Cuando se elige una opción política entre el abanico de la oferta electoral disponible, es difícil, por no decir imposible, que exista total coincidencia entre las ideas propias y las del partido elegido. Siempre habrá aspectos que a juicio de uno falten y también propuestas que sobren. Pero si se desea ser práctico, si no se quiere que el voto se diluya en la inmensidad estelar, es preciso elegir al que, dentro de los que tengan posibilidades de gobernar, su ideario cuente con suficientes puntos en común con el de uno mismo.
Ésta es una lección que el electorado de izquierdas tiene muy mal aprendida. La volatilidad del voto progresista siempre ha sido mucho mayor que la del voto conservador. El votante progresista cambia con demasiada frecuencia la intención de su voto, quizá porque analice más el contenido de los programas y, como consecuencia, los árboles no le dejen ver el bosque. Un error de proporciones descomunales, porque el resultado es la dispersión del electorado, la fragmentación de los partidos y la consecuente pérdida de oportunidades para conseguir mayorías que permitan gobernar, al fin y al cabo lo más importante en política.
Los votantes conservadores suelen ser mucho más prácticos. Contemplan el bosque y no se entretienen demasiado en fijar su atención en cada uno de los árboles. Si el conjunto les resulta medianamente atractivo, los ingredientes no les importan. Obvian la letra pequeña, porque se mueven guiados por mensajes grandilocuentes y no por detalles programáticos. Los hipnotizan las palabras con mayúscula enfática, Patria, Nación, Bandera, Orden, Autoridad, vocablos a los que dan un sentido posesivo, como si ellos fueran los únicos que valoraran en su justo término el significado que tienen.

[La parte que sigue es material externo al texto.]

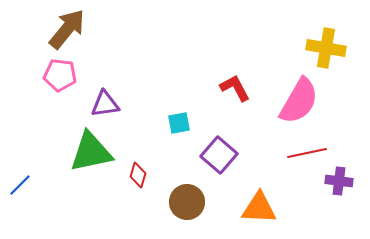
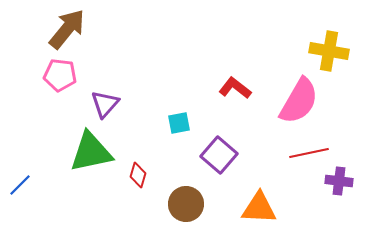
yellow cross: moved 3 px right, 3 px down
red L-shape: rotated 24 degrees counterclockwise
purple triangle: rotated 40 degrees counterclockwise
red line: moved 2 px right
brown circle: moved 1 px left, 2 px down
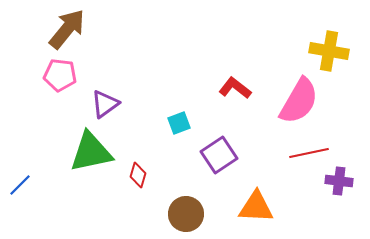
purple triangle: rotated 12 degrees clockwise
cyan square: rotated 10 degrees counterclockwise
purple square: rotated 15 degrees clockwise
brown circle: moved 10 px down
orange triangle: moved 3 px left, 1 px up
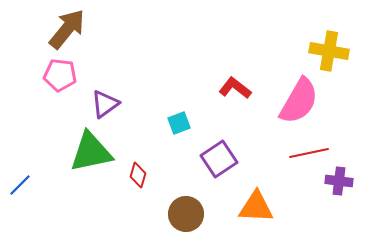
purple square: moved 4 px down
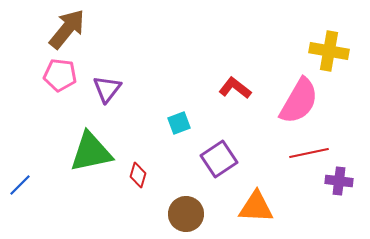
purple triangle: moved 2 px right, 15 px up; rotated 16 degrees counterclockwise
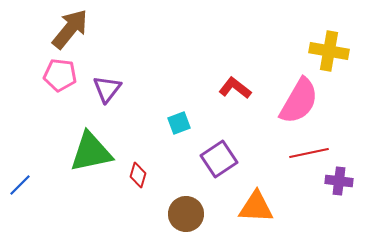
brown arrow: moved 3 px right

Los de izquierdas, por el contrario, centran mucho más la atención en cada uno de los individuos que componen la patria y la nación, en las personas y no en los grandes conceptos. Les preocupa la falta de igualdad de oportunidades, el deterioro de las prestaciones sociales, el desprecio hacia los derechos de las minorías, los umbrales de pobreza, la desigualdad entre hombres y mujeres, los abusos de los poderes fácticos. Y es ahí donde, con tantas variables, con tantos pormenores que analizar, muchas veces se pierden al establecer prioridades, al elegir la opción política que pueda resolver sus inquietudes. En definitiva, en los laberintos de la inoperancia.
El resultado de esta situación está ahí. Una derecha que, aunque tripartita en apariencia, tiene claros sus objetivos y no va a dudar en poner al frente de los destinos del país a cualquiera de los trillizos, como oí hace unos días que denominaba a los líderes conservadores una lenguaraz portavoz parlamentaria. Porque al final, si gobierna uno gobiernan todos. Y aquí paz y después gloria.
Un Podemos fragmentado como el actual, en continua bronca interna por un quítame allá esas pajas, perdido en el dsconcierto, con la aguja de marear averiada, mucho me temo que, tras las próximas elecciones generales, no vaya a poder contribuirr con sus escaños a presentar batalla parlamentaria a una derecha monolítica, que tiene la mirada fija en cuatro ideas sencillas, como suelen ser las proclamas nacional populistas. Y el PSOE, con los resultados de los sondeos a sus favor, pudría quedarse sin gobernar una vez más por falta de apoyos suficientes, aunque fuera el partido más votado con diferencia.
No. No son éstos buenos tiempos para los progresistas por culpa de la dispersión del voto. Aunque me duela decirlo.